→ Records supplied:
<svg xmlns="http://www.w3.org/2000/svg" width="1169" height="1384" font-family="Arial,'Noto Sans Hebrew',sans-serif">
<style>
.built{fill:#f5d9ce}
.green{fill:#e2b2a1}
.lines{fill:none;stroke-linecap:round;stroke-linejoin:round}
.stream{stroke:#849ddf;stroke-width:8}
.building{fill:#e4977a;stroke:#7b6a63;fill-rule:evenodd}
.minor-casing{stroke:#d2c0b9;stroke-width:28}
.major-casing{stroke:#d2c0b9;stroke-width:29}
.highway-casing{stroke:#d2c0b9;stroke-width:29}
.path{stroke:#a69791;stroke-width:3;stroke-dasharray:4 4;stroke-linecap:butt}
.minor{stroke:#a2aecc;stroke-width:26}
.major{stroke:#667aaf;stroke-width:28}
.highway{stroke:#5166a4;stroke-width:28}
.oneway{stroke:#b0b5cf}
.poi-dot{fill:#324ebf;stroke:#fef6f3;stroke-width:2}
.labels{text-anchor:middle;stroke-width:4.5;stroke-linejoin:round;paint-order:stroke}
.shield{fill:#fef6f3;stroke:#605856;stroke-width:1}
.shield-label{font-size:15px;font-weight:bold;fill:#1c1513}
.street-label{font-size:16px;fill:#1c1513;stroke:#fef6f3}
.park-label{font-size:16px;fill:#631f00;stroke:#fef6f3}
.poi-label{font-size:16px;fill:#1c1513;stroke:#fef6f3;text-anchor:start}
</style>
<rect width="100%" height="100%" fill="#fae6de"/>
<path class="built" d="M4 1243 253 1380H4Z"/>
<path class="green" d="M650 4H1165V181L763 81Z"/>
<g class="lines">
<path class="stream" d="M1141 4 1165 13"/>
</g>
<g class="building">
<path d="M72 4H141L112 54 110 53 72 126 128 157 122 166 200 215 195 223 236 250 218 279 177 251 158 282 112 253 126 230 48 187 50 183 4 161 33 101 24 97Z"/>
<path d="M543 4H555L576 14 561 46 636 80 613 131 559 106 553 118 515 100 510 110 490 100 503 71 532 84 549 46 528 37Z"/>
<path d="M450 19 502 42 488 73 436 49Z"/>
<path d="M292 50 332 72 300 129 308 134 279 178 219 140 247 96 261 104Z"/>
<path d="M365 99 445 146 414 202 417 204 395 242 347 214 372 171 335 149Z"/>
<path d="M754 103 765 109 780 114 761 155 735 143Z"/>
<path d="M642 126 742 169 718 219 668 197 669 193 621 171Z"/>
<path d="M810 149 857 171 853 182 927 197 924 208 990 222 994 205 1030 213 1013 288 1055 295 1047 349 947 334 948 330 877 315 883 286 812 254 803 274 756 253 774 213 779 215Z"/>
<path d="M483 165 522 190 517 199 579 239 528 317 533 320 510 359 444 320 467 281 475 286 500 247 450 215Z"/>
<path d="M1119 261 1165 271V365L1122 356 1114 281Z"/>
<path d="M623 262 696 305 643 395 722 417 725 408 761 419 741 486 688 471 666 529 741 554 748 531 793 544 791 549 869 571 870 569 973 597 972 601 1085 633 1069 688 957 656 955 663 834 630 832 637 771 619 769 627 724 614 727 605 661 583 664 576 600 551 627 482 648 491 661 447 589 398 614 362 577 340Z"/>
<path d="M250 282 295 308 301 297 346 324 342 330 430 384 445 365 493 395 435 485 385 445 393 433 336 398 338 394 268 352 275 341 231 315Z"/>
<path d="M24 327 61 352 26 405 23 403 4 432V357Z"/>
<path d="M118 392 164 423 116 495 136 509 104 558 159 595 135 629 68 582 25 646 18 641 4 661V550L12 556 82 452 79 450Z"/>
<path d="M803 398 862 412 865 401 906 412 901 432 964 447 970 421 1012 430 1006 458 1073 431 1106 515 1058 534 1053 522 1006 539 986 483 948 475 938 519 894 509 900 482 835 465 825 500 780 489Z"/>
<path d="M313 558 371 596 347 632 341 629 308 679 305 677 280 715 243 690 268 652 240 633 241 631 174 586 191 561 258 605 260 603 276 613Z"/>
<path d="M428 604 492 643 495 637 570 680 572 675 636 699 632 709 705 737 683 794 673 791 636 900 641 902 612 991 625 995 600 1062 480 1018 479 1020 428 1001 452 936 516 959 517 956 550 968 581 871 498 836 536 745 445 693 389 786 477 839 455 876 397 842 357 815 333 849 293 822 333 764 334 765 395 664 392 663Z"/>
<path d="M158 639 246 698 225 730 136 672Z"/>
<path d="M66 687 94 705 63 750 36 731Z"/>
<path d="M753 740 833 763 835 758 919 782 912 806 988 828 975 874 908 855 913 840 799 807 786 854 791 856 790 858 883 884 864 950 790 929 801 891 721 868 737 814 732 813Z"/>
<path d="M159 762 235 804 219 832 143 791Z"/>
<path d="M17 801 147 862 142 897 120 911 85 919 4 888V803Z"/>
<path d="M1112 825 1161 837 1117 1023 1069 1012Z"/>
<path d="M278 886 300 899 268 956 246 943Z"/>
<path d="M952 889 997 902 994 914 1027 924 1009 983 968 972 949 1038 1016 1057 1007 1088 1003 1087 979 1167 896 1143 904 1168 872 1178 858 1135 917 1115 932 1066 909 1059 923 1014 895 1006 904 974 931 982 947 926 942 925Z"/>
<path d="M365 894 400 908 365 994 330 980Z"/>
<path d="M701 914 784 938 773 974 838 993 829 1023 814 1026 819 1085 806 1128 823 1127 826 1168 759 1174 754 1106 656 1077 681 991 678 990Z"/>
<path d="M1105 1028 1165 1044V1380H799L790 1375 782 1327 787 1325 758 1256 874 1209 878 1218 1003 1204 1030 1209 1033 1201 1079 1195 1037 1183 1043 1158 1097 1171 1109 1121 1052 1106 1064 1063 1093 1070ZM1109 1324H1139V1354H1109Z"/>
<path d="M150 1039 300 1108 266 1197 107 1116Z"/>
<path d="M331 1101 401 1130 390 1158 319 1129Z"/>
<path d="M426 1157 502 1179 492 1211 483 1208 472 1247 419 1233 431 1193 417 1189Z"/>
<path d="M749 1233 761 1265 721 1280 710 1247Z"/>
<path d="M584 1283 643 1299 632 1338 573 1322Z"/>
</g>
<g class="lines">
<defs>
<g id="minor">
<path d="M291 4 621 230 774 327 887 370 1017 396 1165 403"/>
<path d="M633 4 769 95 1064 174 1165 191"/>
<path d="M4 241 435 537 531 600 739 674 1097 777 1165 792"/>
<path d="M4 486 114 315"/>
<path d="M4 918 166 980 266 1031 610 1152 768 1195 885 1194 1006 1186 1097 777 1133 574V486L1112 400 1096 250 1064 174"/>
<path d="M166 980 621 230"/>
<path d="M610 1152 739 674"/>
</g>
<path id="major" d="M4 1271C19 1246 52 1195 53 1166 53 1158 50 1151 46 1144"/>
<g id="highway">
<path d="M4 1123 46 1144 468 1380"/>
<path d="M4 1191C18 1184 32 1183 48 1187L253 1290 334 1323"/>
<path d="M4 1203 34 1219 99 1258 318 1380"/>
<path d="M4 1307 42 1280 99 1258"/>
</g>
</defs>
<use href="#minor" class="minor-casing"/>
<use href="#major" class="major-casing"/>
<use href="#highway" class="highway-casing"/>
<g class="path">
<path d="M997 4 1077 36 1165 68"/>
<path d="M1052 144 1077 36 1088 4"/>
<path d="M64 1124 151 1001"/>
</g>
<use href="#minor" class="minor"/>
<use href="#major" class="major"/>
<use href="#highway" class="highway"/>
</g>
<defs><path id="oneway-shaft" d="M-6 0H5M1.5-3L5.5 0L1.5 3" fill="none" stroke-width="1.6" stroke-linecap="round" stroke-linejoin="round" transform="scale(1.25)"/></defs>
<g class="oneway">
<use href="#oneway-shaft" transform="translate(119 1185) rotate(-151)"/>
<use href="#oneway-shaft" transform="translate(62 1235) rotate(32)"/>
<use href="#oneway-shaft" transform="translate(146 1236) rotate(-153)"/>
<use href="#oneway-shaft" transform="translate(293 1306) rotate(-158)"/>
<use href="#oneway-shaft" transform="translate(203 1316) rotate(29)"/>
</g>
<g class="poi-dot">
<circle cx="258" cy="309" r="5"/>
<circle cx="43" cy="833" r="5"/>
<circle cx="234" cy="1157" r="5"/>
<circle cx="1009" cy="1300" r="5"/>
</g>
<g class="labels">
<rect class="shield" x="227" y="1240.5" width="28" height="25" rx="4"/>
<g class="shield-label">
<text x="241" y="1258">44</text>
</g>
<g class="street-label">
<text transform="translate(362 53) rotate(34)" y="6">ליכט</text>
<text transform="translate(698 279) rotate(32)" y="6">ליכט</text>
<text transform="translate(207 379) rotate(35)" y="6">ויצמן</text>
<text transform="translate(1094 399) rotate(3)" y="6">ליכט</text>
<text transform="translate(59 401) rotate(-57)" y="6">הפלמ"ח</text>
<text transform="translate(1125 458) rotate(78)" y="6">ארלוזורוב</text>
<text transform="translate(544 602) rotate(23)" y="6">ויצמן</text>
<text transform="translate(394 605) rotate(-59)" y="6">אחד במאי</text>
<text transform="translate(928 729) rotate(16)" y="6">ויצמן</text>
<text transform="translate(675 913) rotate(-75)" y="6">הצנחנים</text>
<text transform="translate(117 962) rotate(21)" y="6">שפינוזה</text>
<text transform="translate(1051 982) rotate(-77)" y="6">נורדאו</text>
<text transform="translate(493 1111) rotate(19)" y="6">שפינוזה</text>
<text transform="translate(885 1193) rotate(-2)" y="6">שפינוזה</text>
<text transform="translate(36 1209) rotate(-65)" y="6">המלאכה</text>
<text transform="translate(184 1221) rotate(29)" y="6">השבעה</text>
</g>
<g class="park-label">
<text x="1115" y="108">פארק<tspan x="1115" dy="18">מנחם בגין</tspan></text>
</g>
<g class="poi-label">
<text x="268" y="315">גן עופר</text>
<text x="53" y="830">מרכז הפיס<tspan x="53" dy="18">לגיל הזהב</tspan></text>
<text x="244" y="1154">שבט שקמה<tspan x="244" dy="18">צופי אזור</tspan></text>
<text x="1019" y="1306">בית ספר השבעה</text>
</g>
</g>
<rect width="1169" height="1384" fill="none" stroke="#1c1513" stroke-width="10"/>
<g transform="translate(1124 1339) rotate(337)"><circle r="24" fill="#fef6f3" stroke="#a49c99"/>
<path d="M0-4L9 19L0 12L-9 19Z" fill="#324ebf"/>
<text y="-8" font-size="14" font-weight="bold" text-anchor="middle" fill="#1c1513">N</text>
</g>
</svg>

→ What you are asked to do:
Note every line above where the string "casing" shows up, and copy those lines.

→ Response to the exercise:
.minor-casing{stroke:#d2c0b9;stroke-width:28}
.major-casing{stroke:#d2c0b9;stroke-width:29}
.highway-casing{stroke:#d2c0b9;stroke-width:29}
<use href="#minor" class="minor-casing"/>
<use href="#major" class="major-casing"/>
<use href="#highway" class="highway-casing"/>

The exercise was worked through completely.